So I’ve been hearing a lot about AI Copilot Workflow Generation. The pitch sounds great: you describe what you want to do in plain English and the AI builds a working workflow. But I want to know if this is real or if it’s the kind of feature that sounds good in marketing but falls apart in practice.
The specific thing I’m wondering about is whether it actually handles anything more than basic stuff. Like, can it generate workflows that include custom JavaScript logic? Or does it just give you a skeleton that you have to heavily modify anyway?
I’ve had bad experiences with code generation before where you spend more time fixing the output than just writing it from scratch. So I’m trying to figure out if this actually delivers on the promise or if it’s just a faster way to get a half-baked workflow that needs serious work.
Has anyone actually used this and gotten something useful out of it on the first try, or is it always a starting point that needs heavy revision?

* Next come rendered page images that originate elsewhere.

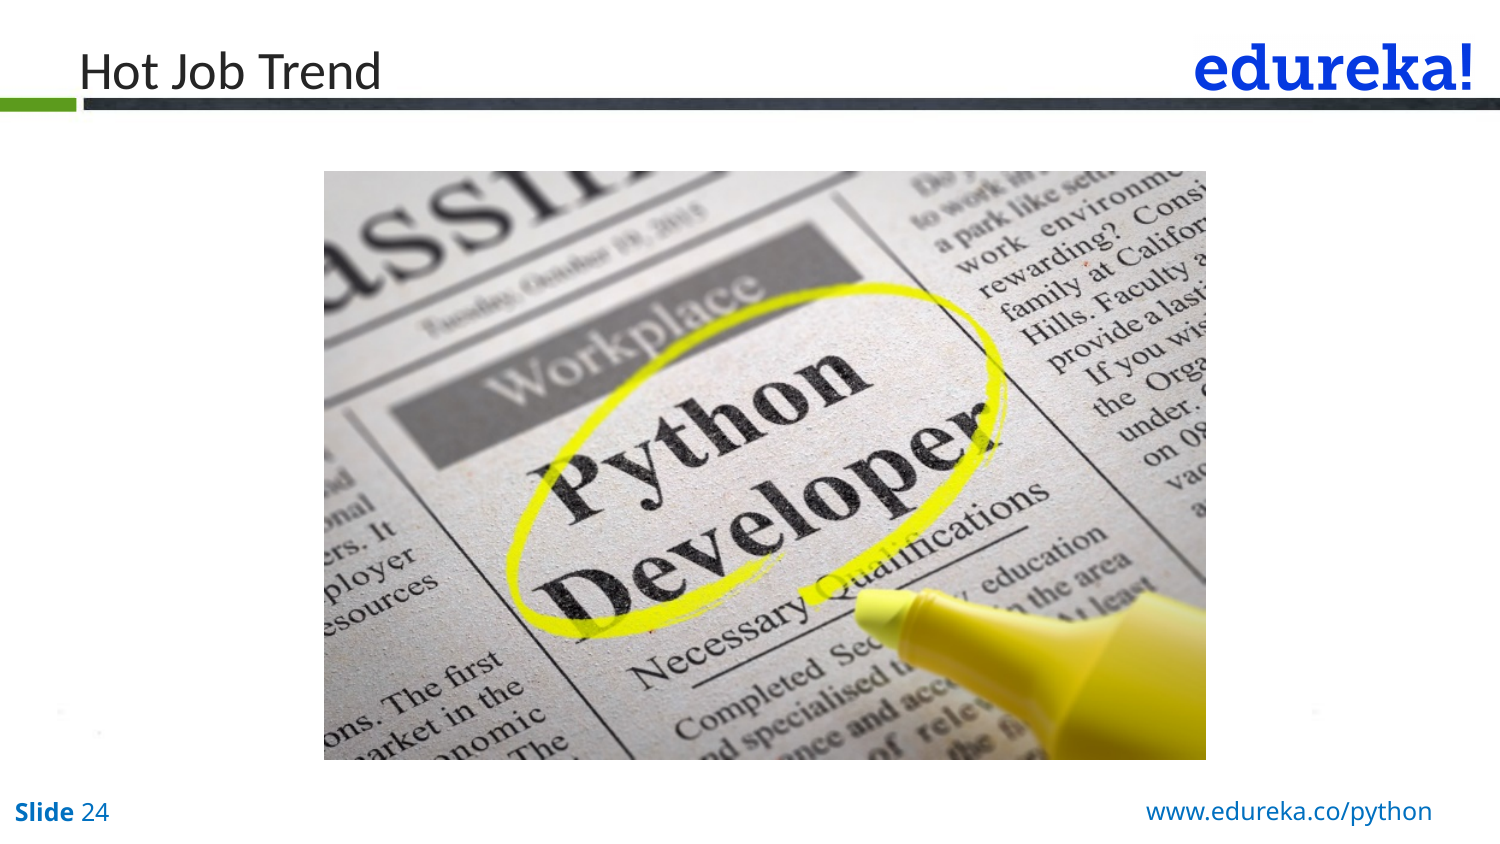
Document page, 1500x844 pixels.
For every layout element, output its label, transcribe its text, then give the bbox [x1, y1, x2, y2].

title Hot Job Trend [79, 35, 1421, 102]
picture [0, 0, 1500, 844]
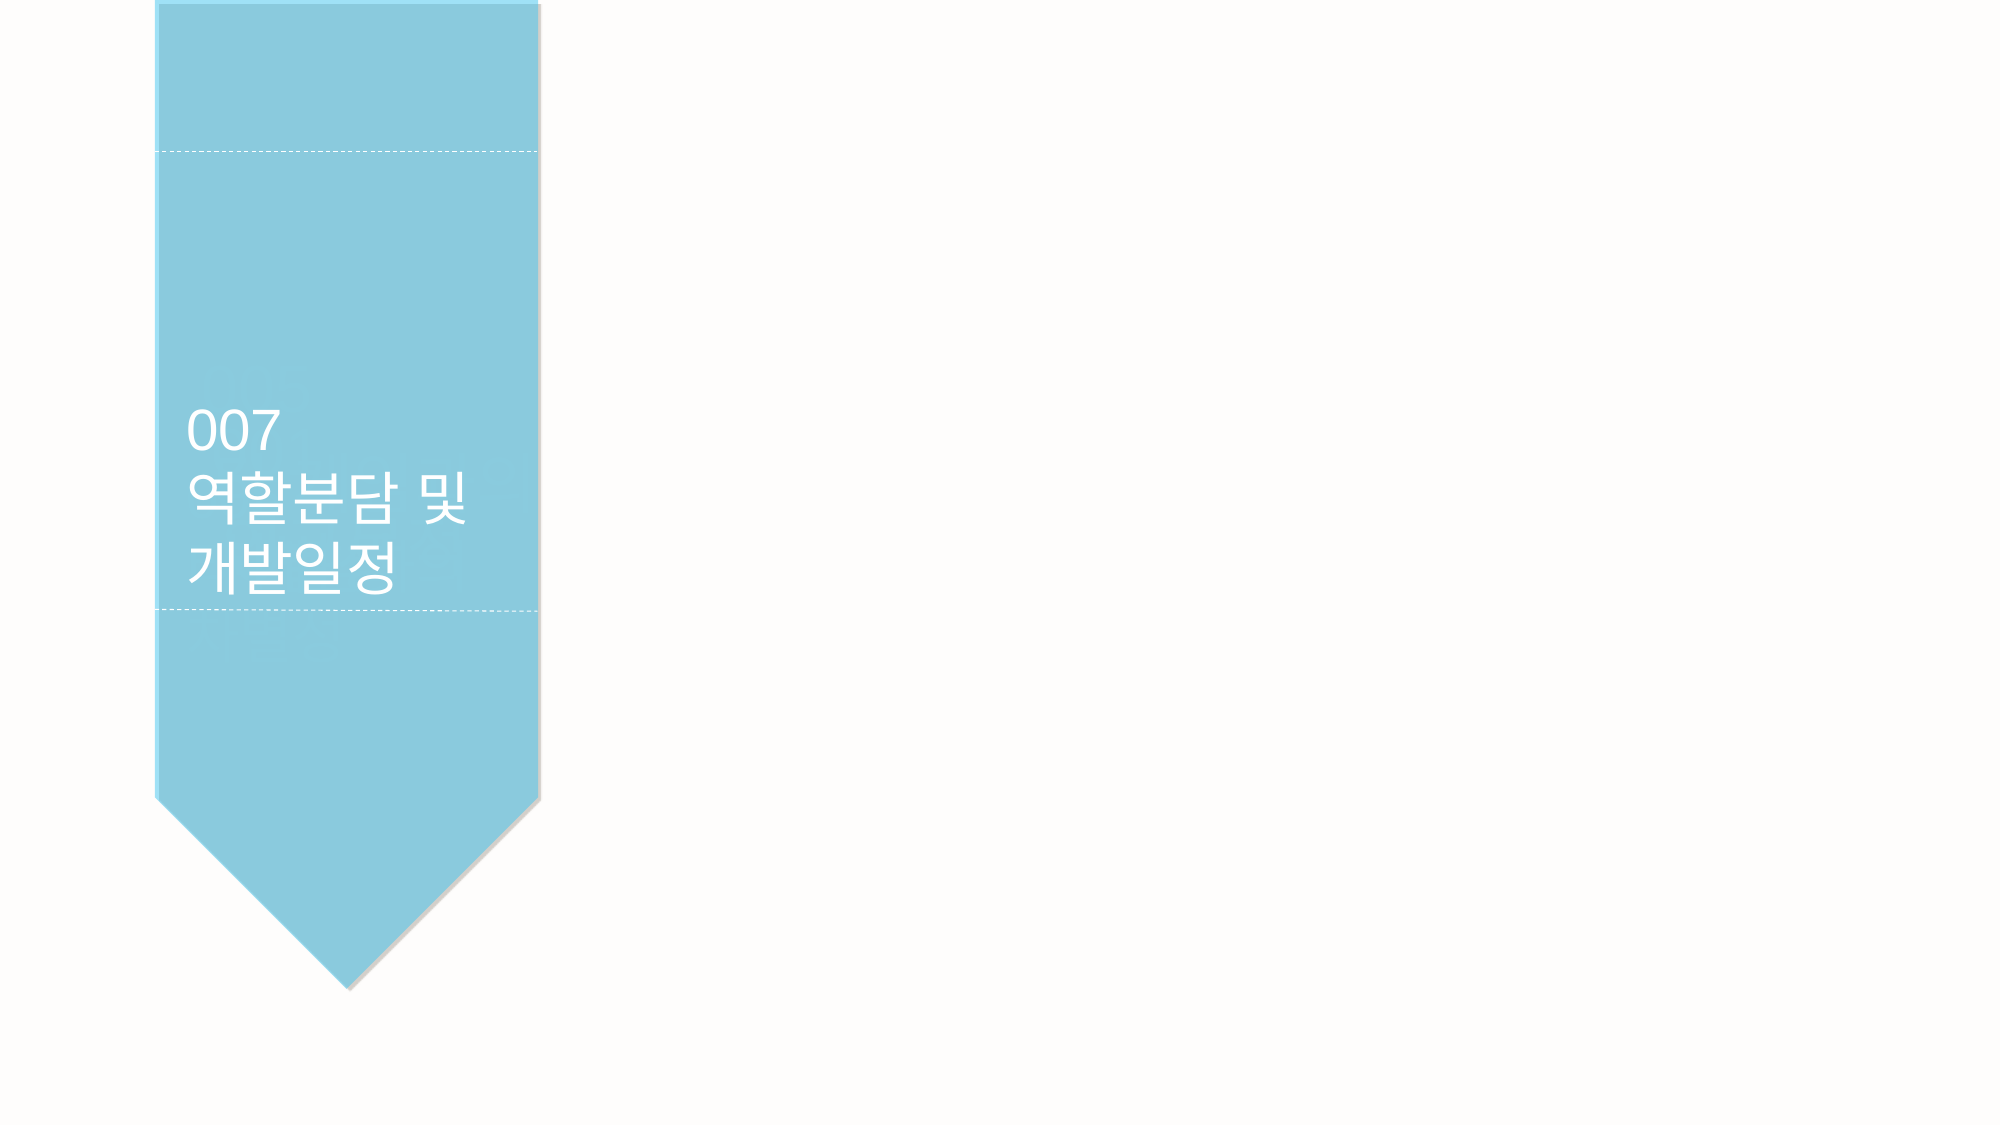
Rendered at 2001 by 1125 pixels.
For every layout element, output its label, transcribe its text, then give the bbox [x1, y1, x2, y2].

text_box 007 역할분담 및 개발일정 [171, 385, 485, 609]
text_box 타 게임과의 차별성 [543, 434, 554, 610]
text_box [153, 0, 540, 991]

The copilot actually works better than you’d expect. I was skeptical at first too, but after using it a few times, I realized the difference is that this isn’t just code generation. It understands workflow concepts.
When you describe a process, it’s not guessing. It’s mapping your description to actual workflow patterns. That’s why it can create something usable on the first shot. I’ve generated automations that worked with minimal tweaks.
For JavaScript logic, yes, it includes that. You describe the transformation you need in plain language and it generates the JavaScript step. It’s not perfect code, but it’s functional code that you can test immediately.
The win here is speed. Instead of building from scratch, you have something running in minutes. That’s massive if you’re iterating or prototyping.
I tested this recently on a data processing workflow. Described what I needed: pull data from a database, filter it by date range, transform some fields, and send results via email. The generated workflow was roughly 80% there. The structure was solid, the connections were right, but I had to adjust the JavaScript transformation logic to match our exact data format.
What surprised me was that the workflow logic itself was sound. It’s not like I had to rethink the whole approach. The copilot understood the flow I was describing. The JavaScript part needed tweaking because our data schema was specific to our system, but that’s expected. Overall it saved me at least a couple hours of building from scratch.
The AI handles straightforward to moderately complex workflows well. What matters is how specific your description is. Vague descriptions produce vague outputs. When you’re detailed about what you want at each step, the results are much better. I’ve seen it falter on edge cases, but for standard automation patterns it’s reliable. The JavaScript generation is functional but typically needs review for performance optimization.